╔══

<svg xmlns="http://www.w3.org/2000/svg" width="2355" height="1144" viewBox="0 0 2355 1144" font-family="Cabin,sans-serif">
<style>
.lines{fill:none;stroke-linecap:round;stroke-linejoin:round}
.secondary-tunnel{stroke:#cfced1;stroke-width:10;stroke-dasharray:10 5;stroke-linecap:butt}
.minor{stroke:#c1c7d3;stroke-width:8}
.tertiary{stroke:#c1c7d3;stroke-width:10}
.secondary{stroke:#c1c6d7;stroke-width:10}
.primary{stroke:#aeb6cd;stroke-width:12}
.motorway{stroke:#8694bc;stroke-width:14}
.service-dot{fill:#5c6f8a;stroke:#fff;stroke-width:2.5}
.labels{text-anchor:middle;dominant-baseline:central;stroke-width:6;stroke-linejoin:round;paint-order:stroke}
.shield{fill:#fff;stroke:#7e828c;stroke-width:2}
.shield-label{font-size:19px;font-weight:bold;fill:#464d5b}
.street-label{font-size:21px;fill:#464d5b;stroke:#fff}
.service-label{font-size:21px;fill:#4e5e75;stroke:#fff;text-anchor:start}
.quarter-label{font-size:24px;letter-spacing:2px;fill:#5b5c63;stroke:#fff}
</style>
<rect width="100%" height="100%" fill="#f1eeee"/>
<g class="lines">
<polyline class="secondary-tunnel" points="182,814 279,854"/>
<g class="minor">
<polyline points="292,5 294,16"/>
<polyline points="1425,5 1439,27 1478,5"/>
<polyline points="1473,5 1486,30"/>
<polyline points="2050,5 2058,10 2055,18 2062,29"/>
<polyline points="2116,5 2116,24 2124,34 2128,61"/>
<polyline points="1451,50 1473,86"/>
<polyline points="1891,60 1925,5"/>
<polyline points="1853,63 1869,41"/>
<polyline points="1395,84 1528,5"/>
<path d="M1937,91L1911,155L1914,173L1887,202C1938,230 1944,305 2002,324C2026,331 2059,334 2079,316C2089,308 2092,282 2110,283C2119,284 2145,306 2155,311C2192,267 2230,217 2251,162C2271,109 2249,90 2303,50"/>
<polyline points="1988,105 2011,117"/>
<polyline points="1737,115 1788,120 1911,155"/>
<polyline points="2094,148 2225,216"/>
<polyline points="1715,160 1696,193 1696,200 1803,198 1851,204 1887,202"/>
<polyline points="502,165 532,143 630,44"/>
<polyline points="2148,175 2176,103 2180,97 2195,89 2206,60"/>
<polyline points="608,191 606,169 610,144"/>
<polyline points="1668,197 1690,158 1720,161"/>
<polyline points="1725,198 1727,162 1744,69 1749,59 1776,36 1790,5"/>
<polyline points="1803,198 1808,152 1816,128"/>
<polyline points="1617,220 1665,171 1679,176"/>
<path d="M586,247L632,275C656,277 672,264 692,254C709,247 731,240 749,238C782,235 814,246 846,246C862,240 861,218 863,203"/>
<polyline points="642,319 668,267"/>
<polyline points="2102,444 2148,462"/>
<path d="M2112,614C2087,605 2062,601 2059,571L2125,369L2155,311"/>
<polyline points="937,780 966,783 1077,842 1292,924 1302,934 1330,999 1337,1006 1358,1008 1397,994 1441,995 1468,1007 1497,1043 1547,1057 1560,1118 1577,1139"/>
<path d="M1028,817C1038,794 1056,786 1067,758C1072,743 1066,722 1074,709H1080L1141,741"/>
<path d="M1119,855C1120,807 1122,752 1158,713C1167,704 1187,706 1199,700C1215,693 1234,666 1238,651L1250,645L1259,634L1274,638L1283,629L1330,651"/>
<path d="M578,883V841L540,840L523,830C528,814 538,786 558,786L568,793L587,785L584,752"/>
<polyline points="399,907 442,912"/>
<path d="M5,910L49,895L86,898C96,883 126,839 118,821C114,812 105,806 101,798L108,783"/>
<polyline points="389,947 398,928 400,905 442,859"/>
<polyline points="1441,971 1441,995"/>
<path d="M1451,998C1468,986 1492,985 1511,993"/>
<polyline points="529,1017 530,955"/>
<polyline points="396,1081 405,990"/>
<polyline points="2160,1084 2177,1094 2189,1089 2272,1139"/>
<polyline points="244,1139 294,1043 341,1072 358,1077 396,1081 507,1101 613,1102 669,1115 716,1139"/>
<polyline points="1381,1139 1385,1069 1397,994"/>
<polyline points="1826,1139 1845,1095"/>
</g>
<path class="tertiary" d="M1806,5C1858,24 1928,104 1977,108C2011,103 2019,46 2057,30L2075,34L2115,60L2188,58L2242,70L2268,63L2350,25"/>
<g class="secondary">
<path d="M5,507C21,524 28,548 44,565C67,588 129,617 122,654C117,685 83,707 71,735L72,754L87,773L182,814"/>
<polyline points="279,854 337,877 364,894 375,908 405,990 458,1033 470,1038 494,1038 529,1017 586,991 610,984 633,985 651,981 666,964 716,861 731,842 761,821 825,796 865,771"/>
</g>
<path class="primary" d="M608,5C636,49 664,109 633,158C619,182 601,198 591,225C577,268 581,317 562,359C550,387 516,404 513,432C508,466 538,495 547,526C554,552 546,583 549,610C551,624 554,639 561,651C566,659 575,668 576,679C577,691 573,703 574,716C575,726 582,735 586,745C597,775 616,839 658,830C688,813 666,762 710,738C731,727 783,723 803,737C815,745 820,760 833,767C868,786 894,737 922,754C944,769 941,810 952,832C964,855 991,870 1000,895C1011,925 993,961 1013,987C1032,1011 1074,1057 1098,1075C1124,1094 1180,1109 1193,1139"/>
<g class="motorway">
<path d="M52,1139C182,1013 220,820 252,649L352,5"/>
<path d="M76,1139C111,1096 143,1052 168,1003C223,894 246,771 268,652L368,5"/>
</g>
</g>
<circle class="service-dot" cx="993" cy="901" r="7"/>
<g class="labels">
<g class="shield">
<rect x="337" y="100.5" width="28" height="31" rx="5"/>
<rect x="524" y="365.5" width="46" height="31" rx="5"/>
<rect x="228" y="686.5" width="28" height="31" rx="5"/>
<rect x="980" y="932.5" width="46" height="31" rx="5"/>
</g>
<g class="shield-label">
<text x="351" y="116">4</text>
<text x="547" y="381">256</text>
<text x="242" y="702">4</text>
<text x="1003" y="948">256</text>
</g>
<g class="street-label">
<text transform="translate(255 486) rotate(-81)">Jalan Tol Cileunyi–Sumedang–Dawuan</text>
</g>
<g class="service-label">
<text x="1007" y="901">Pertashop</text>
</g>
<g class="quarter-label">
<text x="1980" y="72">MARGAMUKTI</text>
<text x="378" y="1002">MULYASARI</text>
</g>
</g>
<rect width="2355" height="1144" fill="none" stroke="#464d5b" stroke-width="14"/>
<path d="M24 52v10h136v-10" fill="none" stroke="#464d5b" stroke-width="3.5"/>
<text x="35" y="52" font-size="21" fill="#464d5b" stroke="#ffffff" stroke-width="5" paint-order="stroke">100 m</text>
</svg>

╚══

■ **YOUR TASK**: Check each line of the entries above, and show every one holding the word "linecap".

■ **YOUR RESPONSE**:
.lines{fill:none;stroke-linecap:round;stroke-linejoin:round}
.secondary-tunnel{stroke:#cfced1;stroke-width:10;stroke-dasharray:10 5;stroke-linecap:butt}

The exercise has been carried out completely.